The attempted coup in Turkey last month refocused attention on a Turkish dissident currently living in the Poconos region of Pennsylvania, an imam named Fethullah Gulen who is suspected of having financial ties to charter schools across the United States.
Just this week, a Turkish court issued an arrest warrant for Gulen. Although he has denied any involvement in the coup attempt, Gulen's critics claim he’s leading a movement to undermine the current Turkish government, a movement they say is funded in part by a network of about 150 charter schools.
The charter schools share characteristics, such as being run by Turkish immigrants. There are six of them in northern New Jersey and four in upstate New York. The FBI and other federal agencies are investigating charter schools in Ohio and Illinois with possible links to Gulen and a Georgia audit found found three schools engaged in bid-rigging to vendors with ties to him.
The New York charters were audited by the state comptroller in 2013. The office cited problems with their bidding processes. The audit of the Buffalo Academy of Science Charter found the school leased its building in a way that netted millions of dollars for a New Jersey company with ties to Turkey, Apple Educational Services. In the end, the company sold the building to the Buffalo charter.
The director of Buffalo Academy of Science, Mucahit Polat, argued the deal was legal and sound. Polat, who came to the U.S. from Istanbul to study, also said there was nothing nefarious about Turkish immigrants getting involved in charter schools. Turks who come here for an education, he said, often work in the education field and network.
When asked about his views on Gulen, Polat called him a "great scholar." He strongly denied any direct involvement with the man or his movement. Rather, he explained, many educated Turkish immigrants support Gulen because he preaches about the importance of education, science and pluralism.
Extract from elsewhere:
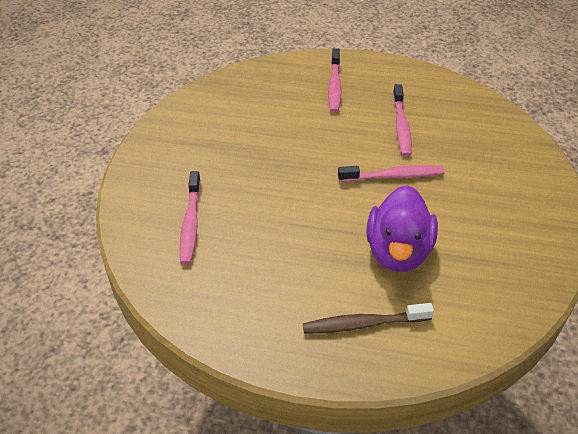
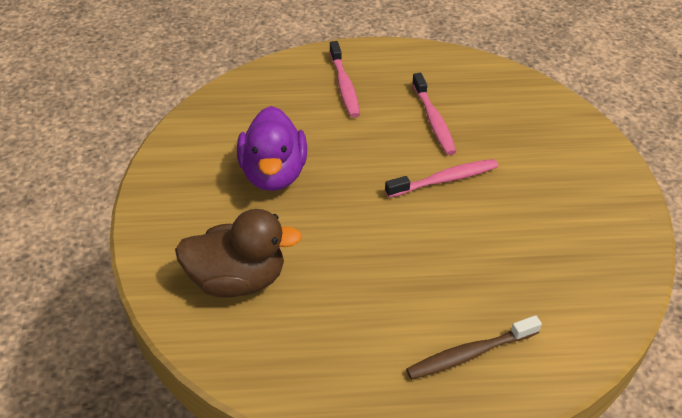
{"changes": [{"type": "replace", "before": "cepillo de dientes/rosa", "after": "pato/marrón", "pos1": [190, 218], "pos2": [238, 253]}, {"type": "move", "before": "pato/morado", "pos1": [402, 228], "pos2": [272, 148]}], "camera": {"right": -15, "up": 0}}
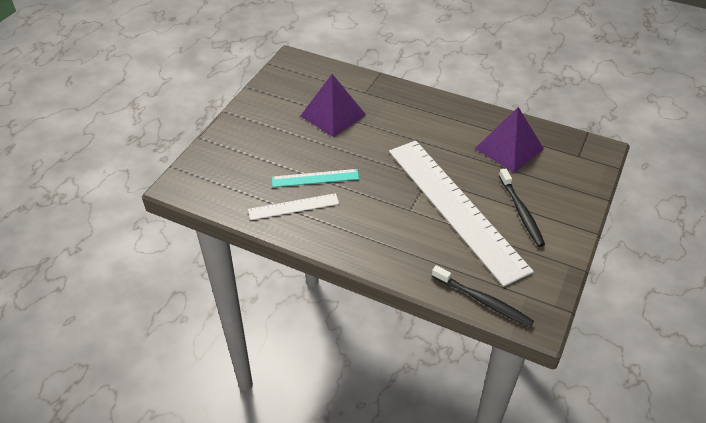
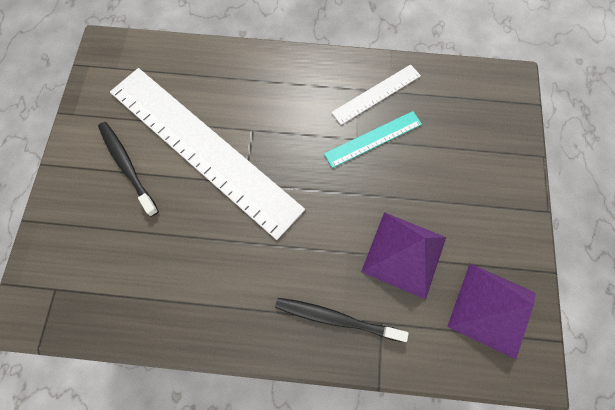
{"changes": [{"type": "move", "before": "pirámide/morado", "pos1": [509, 140], "pos2": [491, 311]}, {"type": "move", "before": "cepillo de dientes/negro", "pos1": [483, 296], "pos2": [342, 320]}], "camera": {"right": 160, "up": 25}}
"Since those ideas are really great to admire, when you ask those people who are in education they’ll say 'I really like his ideas,'" Polat said. "But that’s kind of a social setting it’s not kind of a cult setting."
Gulen's movement espouses religious tolerance, science and high regard for education. The charter schools often have science themes. They enroll tens of thousands of students nationally and receive hundreds of millions of dollars in public funds.
They also share particular characteristics, according to Robert Amsterdam, an attorney who is counsel to Turkey's government in a civil lawsuit against Gulen accusing him of human rights abuses in Turkey.
"They all have majority Turkish board members," he said. "Number two, they only take foreign teachers from Turkey. Number three, around 75 percent of all vendors are Turkish, and normally have strong ties to Gulen."
He said the suspicion is that school staff and related vendors pay Gulen's movement from their salaries and business deals.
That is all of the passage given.